■ SUPPLIED TEXT ■

################

Source

This page is generated from skills/eks-best-practices/references/container-registry.md. Edit the source, not this page.

Container Registry Best Practices

Part of: eks-best-practices Purpose: ECR architecture, operating models, image promotion, vulnerability scanning, base image curation, lifecycle policies, pull-through cache, managed signing, archival storage, and registry configuration for Amazon EKS

ECR Architecture
Operating Models
Image Promotion Pipeline
Vulnerability Scanning
Base Image Curation
ECR Lifecycle Policies
Pull-Through Cache
Repository Creation Templates
Managed Signing
Archival Storage Class
Registry Configuration

ECR Architecture

Private vs Public Repositories

Type	Use Case	Access
ECR Private	Internal application images, base images	IAM-authenticated, VPC endpoint supported
ECR Public	Open-source projects, shared libraries	Public read, authenticated write

Repository Naming Conventions

Use a consistent naming pattern that encodes ownership and purpose:

Pattern	Example	Use When
`<team>/<app>`	`platform/nginx-base`, `team-a/api-service`	Multi-team, clear ownership
`<env>/<app>`	`prod/api-service`, `dev/api-service`	Environment-separated registries
`<app>` (flat)	`api-service`, `web-frontend`	Small team, few images

Cross-Account Access

Pattern	Mechanism	Use When
Resource-based policy	ECR repository policy allows cross-account pull	Centralized registry, multiple consumer accounts
ECR replication	Automatic replication to target account/region	Each account needs its own copy
IAM role assumption	Consumer assumes role in registry account	Fine-grained access control

VPC Endpoints for ECR

For private clusters or security-sensitive environments, configure VPC endpoints to avoid routing image pulls through the internet:

Endpoint	Type	Required For
`com.amazonaws.<region>.ecr.api`	Interface	ECR API calls (auth, describe)

################

■ EXERCISE TASK A ■
Reproduce the part of the container registry page from "VPC Endpoints for" up to and including "calls (auth, describe)".

■ Some records ■
################

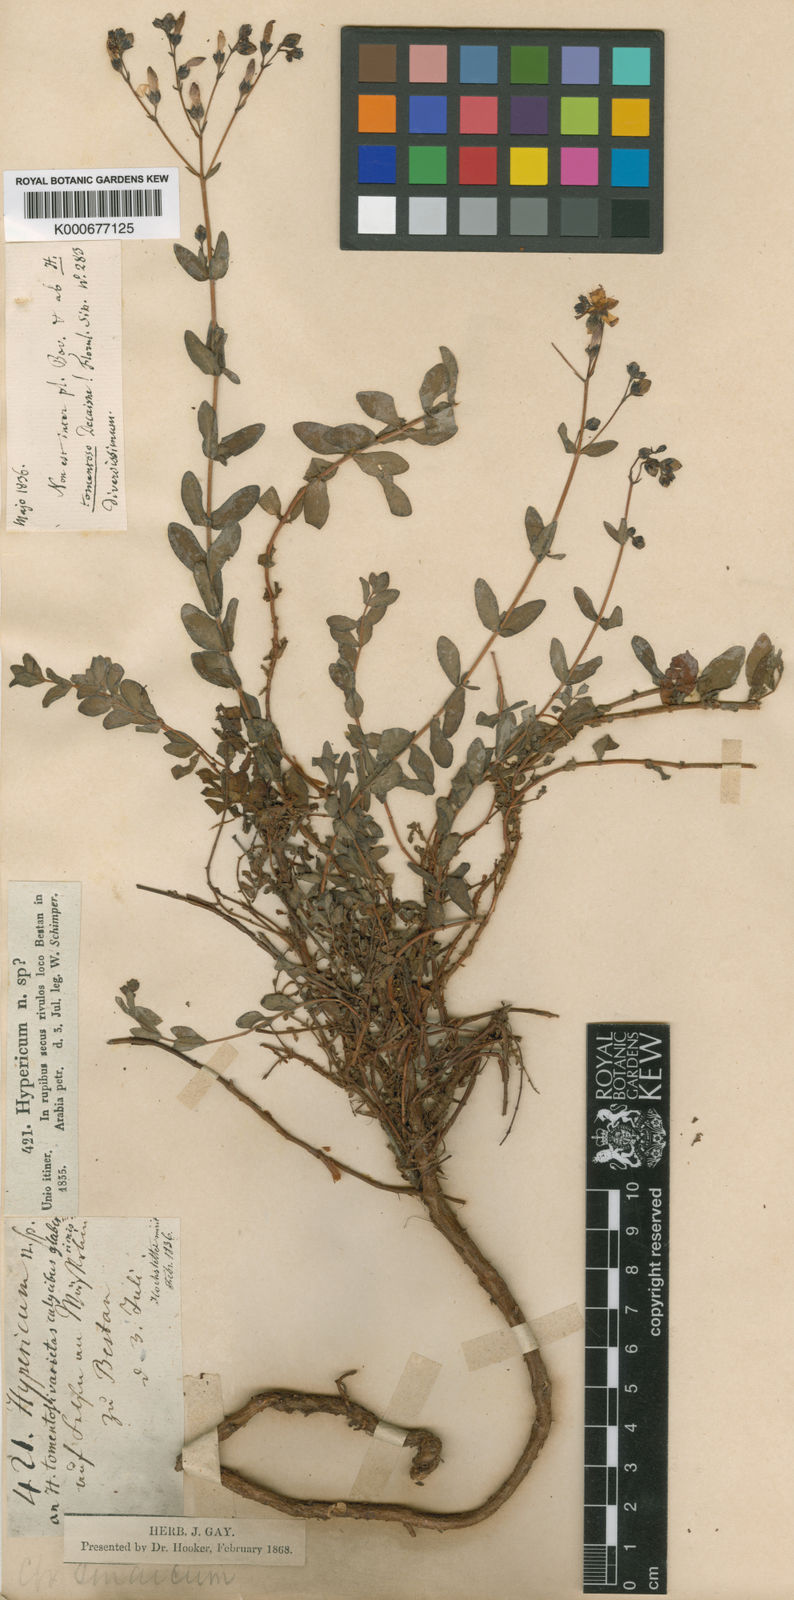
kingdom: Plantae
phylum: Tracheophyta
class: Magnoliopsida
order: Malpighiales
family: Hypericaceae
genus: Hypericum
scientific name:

################

■ EXERCISE TASK B ■
Rewrite the lines of the records, replacing "scientific name" with "species name" and keeping everything else unchanged. Leave the pictures out of your answer.

■ FINAL RESULT A ■
VPC Endpoints for ECR

For private clusters or security-sensitive environments, configure VPC endpoints to avoid routing image pulls through the internet:

Endpoint	Type	Required For
`com.amazonaws.<region>.ecr.api`	Interface	ECR API calls (auth, describe)

■ FINAL RESULT B ■
kingdom: Plantae
phylum: Tracheophyta
class: Magnoliopsida
order: Malpighiales
family: Hypericaceae
genus: Hypericum
species name:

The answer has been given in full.